Genesis tells of the Trinity speaking the cosmos into existence, uttering words that explode atoms, coagulate planets, and ignite stars. From the starting point of that expansive primordial creativity God envisions the world and the beautiful diversity of flora and fauna that will populate it. And within six days’ time God establishes the building blocks of all the life that has ever lived, all of it deemed good, with creation’s crowning glory being the formation of human beings from the earth itself, which God calls very good. But on the seventh day God rests and observes all that had been accomplished, and God considered it supremely good.
So why did God rest? Was God tired? Did God need to catch God’s breath? I wonder if perhaps God rested as an act of love for creation, as if to model for creatures and people how God intends for us to live in sync with our biology. God’s idea isn’t that we would be defined by productivity or what we choose endlessly to do. God’s vision is rather that we learn to be wise in how we manage a balance of life, work, and rest. Each has its place and each must be conditioned by the wisdom of knowing what is needed or required of us in a given season. How we spend our time says everything about what we value.
I wonder if you have ever realized the first full day of human existence and partnership with God was the Sabbath? Isn’t that remarkable? That small detail in Genesis lets us know that my worth and your worth are not determined by what we accomplish or how productive we are. God loved us into existence before we ever did anything. That doesn’t mean we don’t labor and toil to earn a living or provide for others, but rather that productivity and efficiency are not valid measurements for determining our worth or goodness in God’s eyes or in the eyes of the church. I am not what I do; I am a beloved child of God, and God creates space in my life for rest and relationship.

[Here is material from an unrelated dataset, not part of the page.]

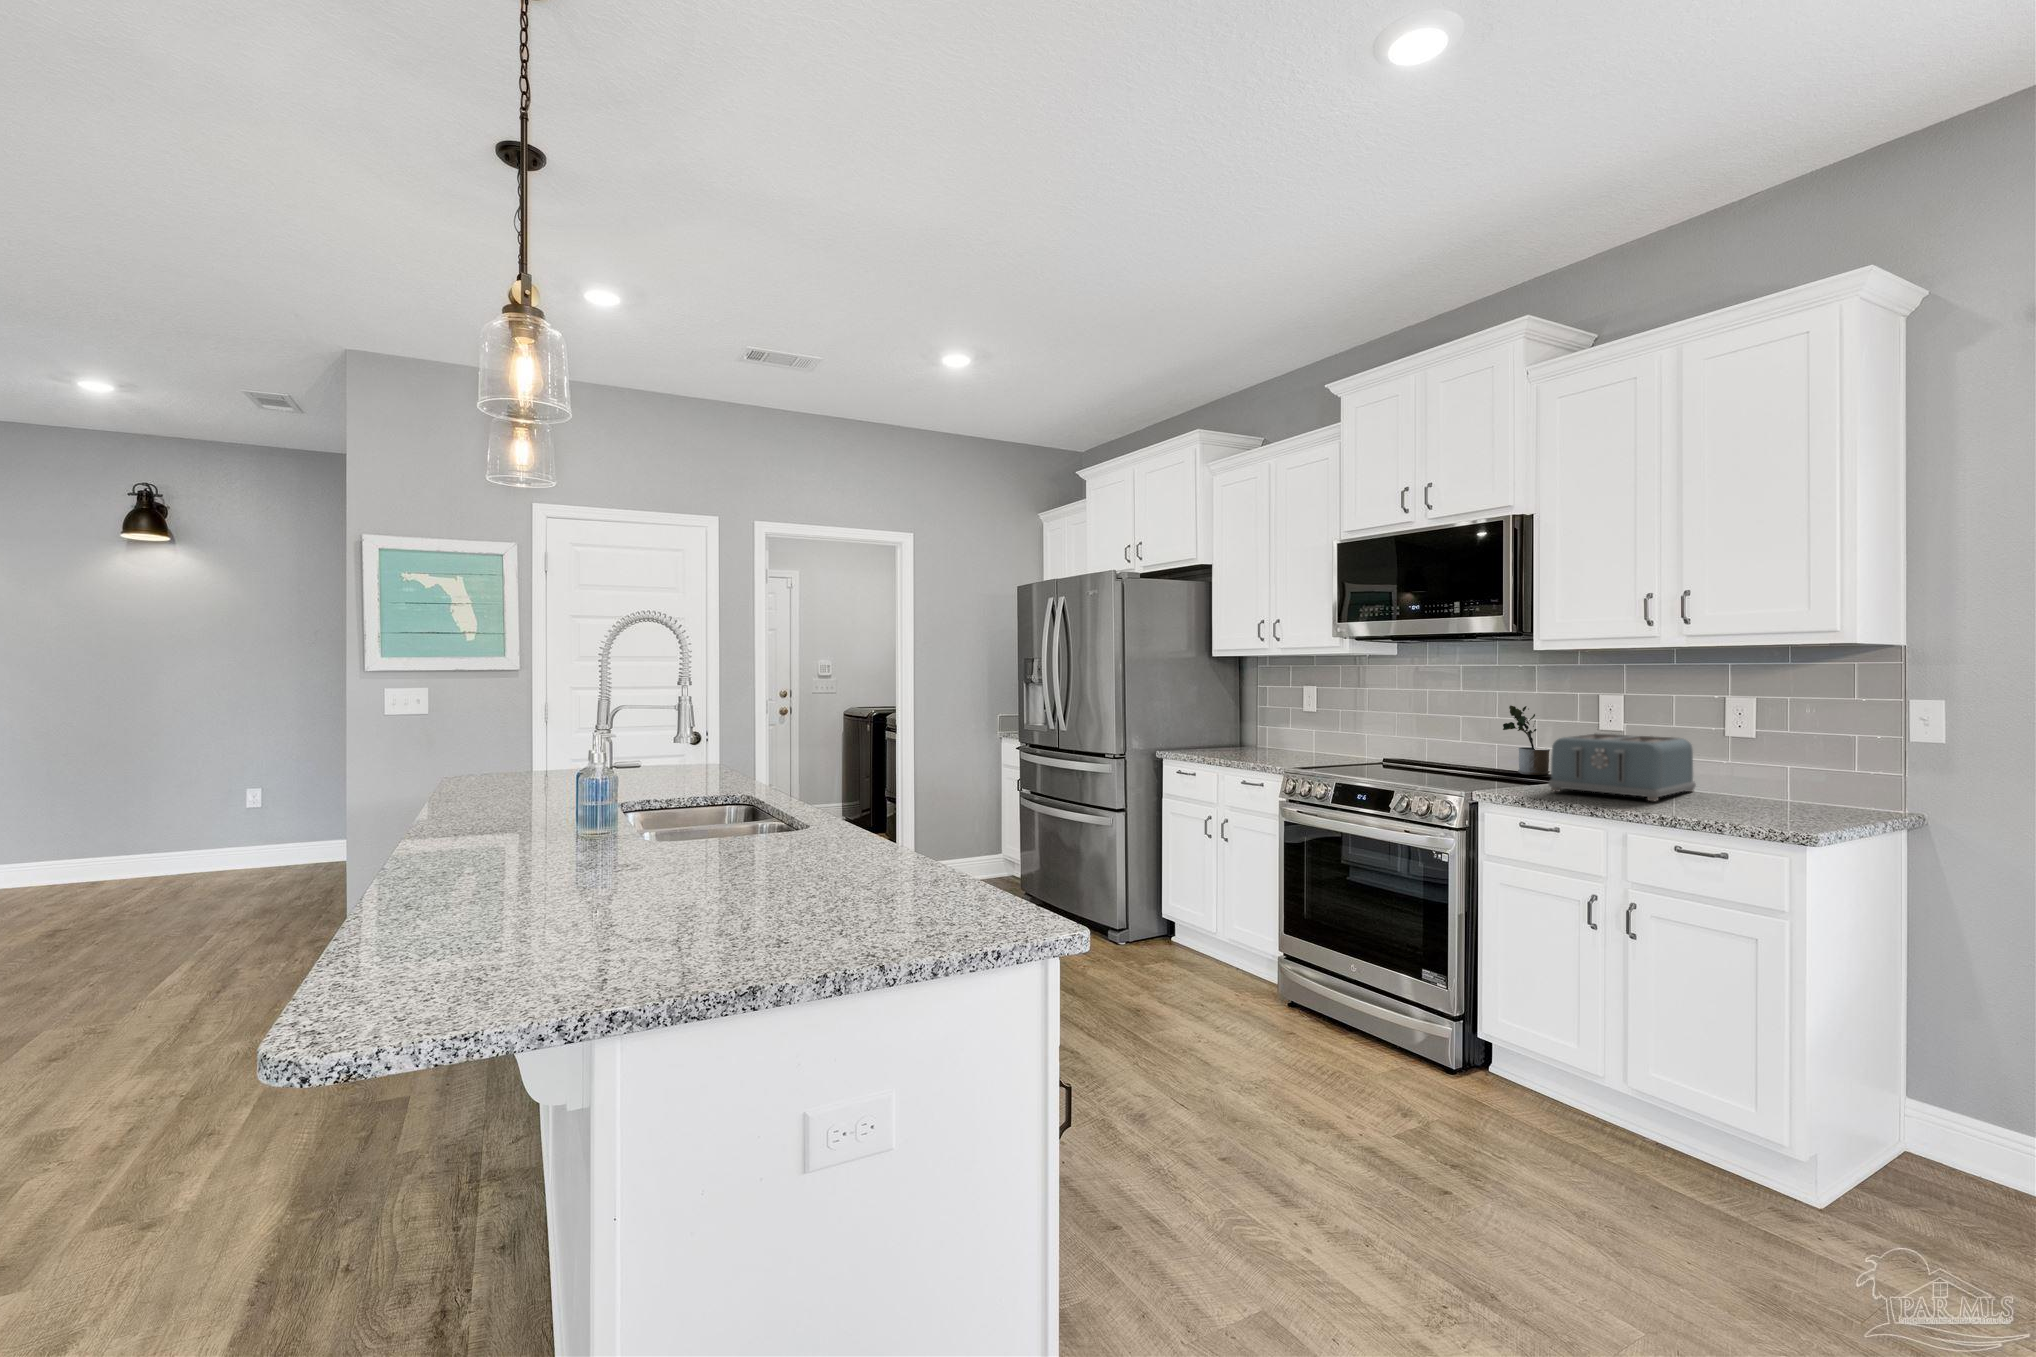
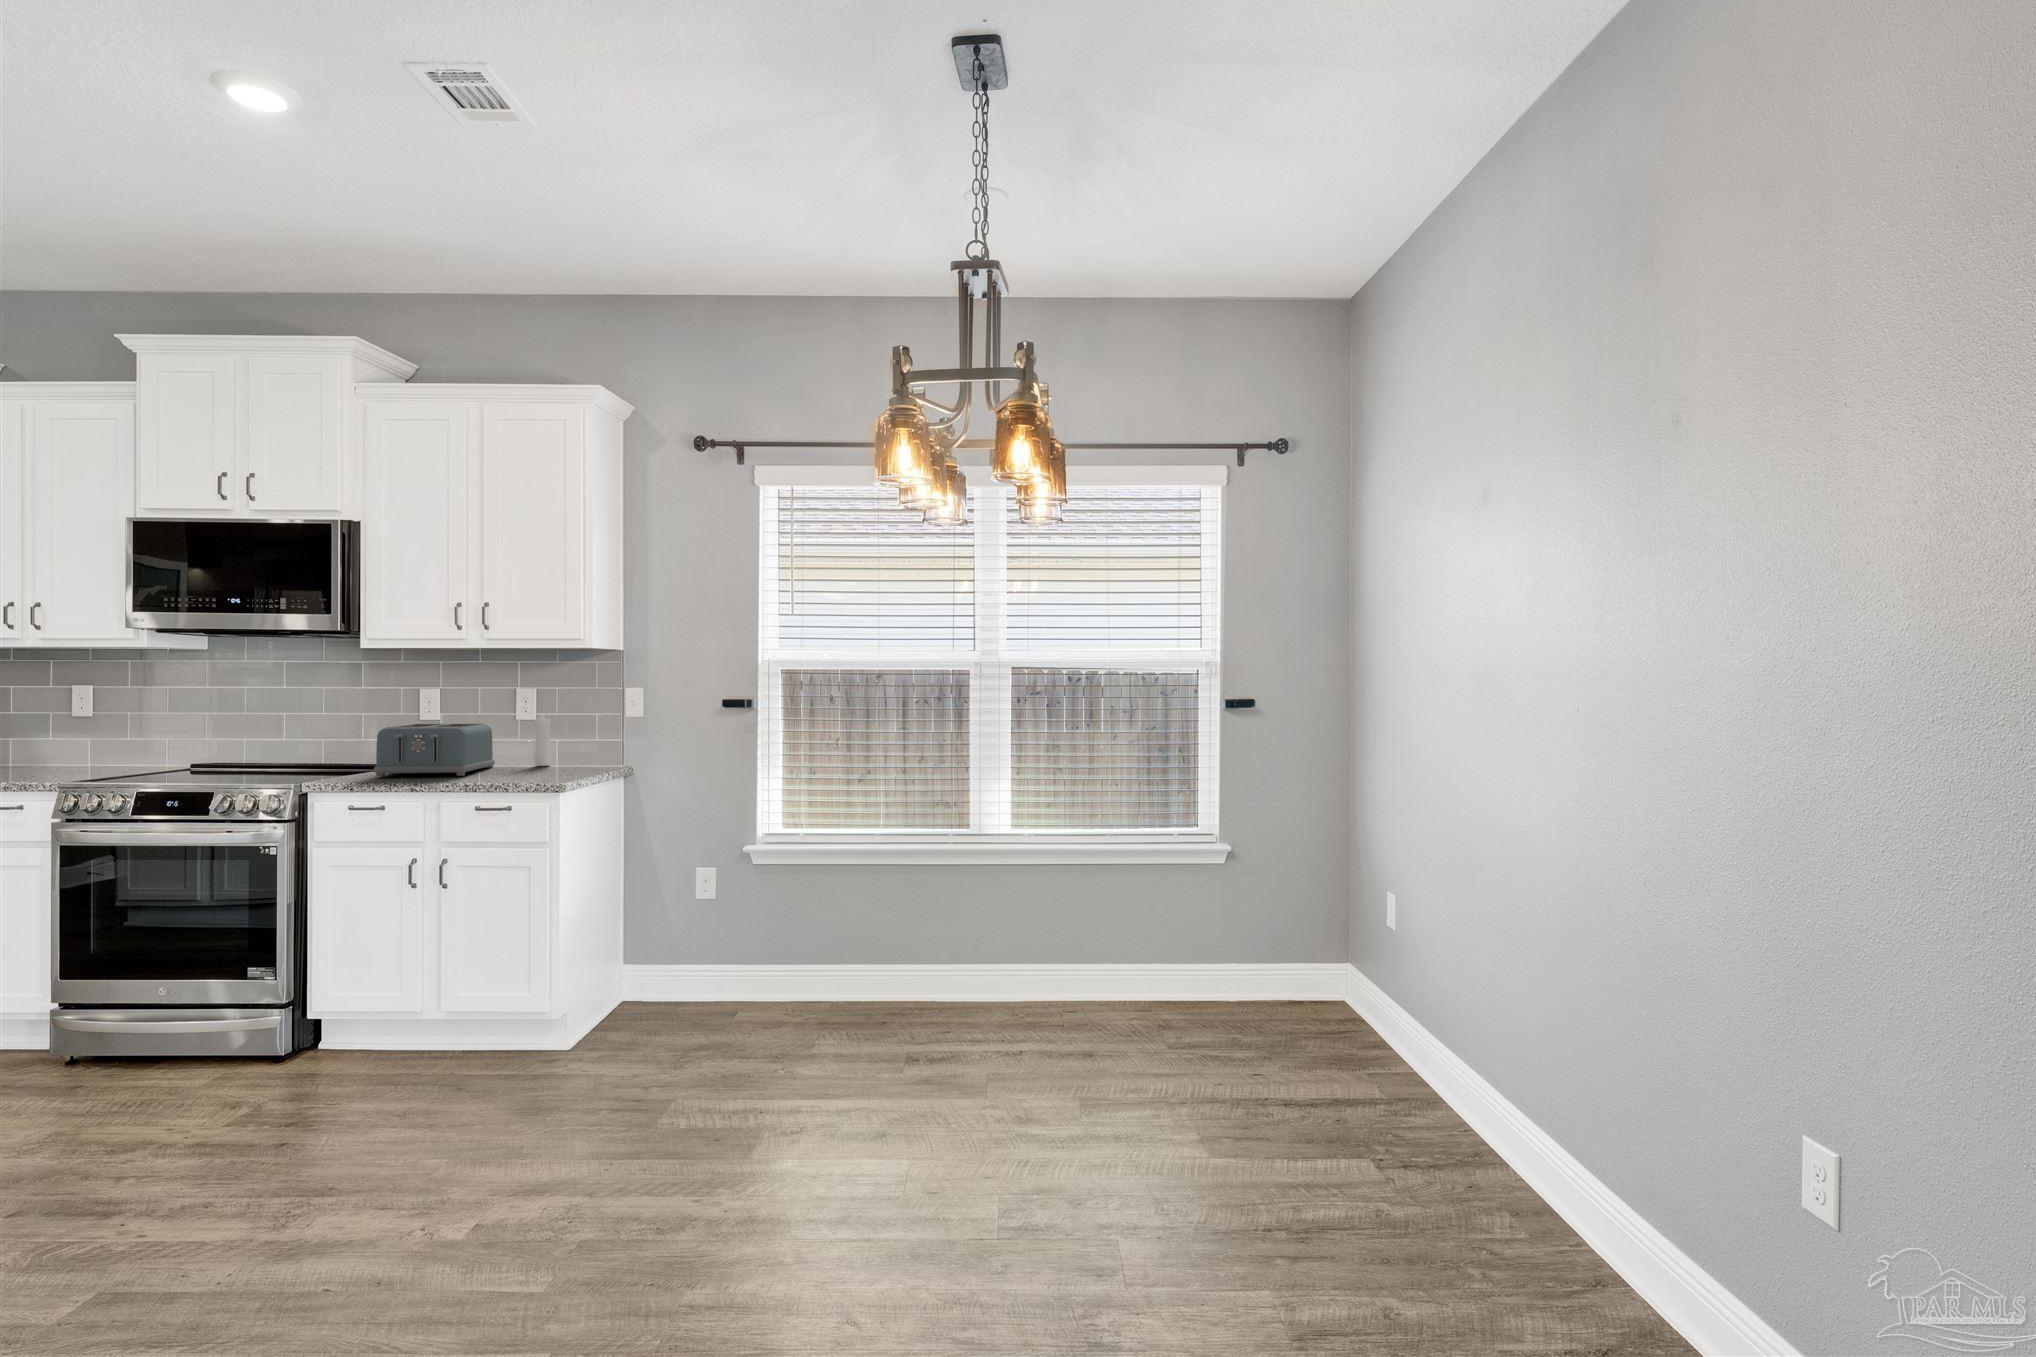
potted plant: present [1503,706,1550,775] -> none [329,702,374,767]
pepper mill: none [1745,720,1779,797] -> present [534,715,551,766]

Sabbath is God’s regular rhythm of renewal that allows us to experience God’s presence and grace. The world will not fall apart if you create space in your life to rest and to take stock of what a blessing life in God is. Because I can’t be a disciple if my life revolves around work. I can’t be a disciple if my life is wholly consumed with what my kids are doing next. I can’t be a disciple if my mantra is, “I’ve already done my time, let someone else do it.” I can’t be a disciple if my family and my church can’t count on me because I’m so burned out by life and the way I’ve prioritized my life. So many of us live lives that flow about as well as a clogged drain. We pile on so many commitments and over-schedule so many events on our calendars and lay so many burdens of expectation on ourselves as parents and families and kids that the Holy Spirit can barely trickle through the clog we’ve created. God has built us to work out of our rest, not to rest from our work.
In other words, starting from sacred rest helps us to recalibrate our lives where we’ve fallen victim to societal pressures to be busy, overwork ourselves, and overcommit our families, and from there to decide afresh what rhythms are giving us the most life for living so that we may pour ourselves into them. A regular practice of Sabbath-keeping builds up those “No” muscles (and however much of a people pleaser you are, you have “no” muscles!) so that our lives may be freer to say “Yes” to Jesus and to each other.